> **Information supplied**:
-*-*-

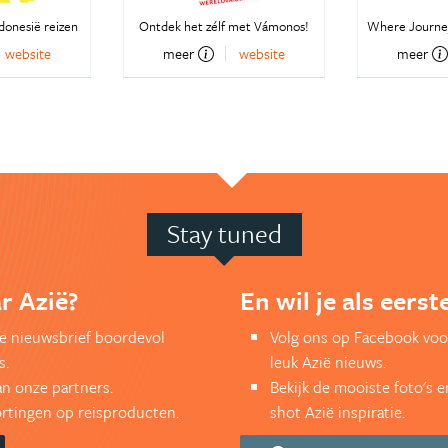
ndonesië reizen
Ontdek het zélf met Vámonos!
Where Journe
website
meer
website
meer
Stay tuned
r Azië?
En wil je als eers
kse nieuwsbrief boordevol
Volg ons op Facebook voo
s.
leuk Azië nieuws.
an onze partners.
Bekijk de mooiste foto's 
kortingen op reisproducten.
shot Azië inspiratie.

-*-*-

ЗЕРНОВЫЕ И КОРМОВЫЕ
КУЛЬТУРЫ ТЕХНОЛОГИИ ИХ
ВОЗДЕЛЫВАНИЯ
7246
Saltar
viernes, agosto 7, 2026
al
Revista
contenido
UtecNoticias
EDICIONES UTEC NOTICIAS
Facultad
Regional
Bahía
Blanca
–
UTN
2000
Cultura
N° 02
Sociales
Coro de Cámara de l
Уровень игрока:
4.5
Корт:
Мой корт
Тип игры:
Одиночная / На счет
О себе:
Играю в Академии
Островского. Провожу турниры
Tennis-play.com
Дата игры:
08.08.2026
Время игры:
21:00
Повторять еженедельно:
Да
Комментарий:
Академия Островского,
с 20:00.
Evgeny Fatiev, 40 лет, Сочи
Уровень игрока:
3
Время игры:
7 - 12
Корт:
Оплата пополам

-*-*-

> **Exercise brief**:
Give again exactly, and only, the lines above starting at the one with "EDICIONES UTEC NOTICIAS" and ending at the one with "Оплата пополам".

> **Written response**:
EDICIONES UTEC NOTICIAS
Facultad
Regional
Bahía
Blanca
–
UTN
2000
Cultura
N° 02
Sociales
Coro de Cámara de l
Уровень игрока:
4.5
Корт:
Мой корт
Тип игры:
Одиночная / На счет
О себе:
Играю в Академии
Островского. Провожу турниры
Tennis-play.com
Дата игры:
08.08.2026
Время игры:
21:00
Повторять еженедельно:
Да
Комментарий:
Академия Островского,
с 20:00.
Evgeny Fatiev, 40 лет, Сочи
Уровень игрока:
3
Время игры:
7 - 12
Корт:
Оплата пополам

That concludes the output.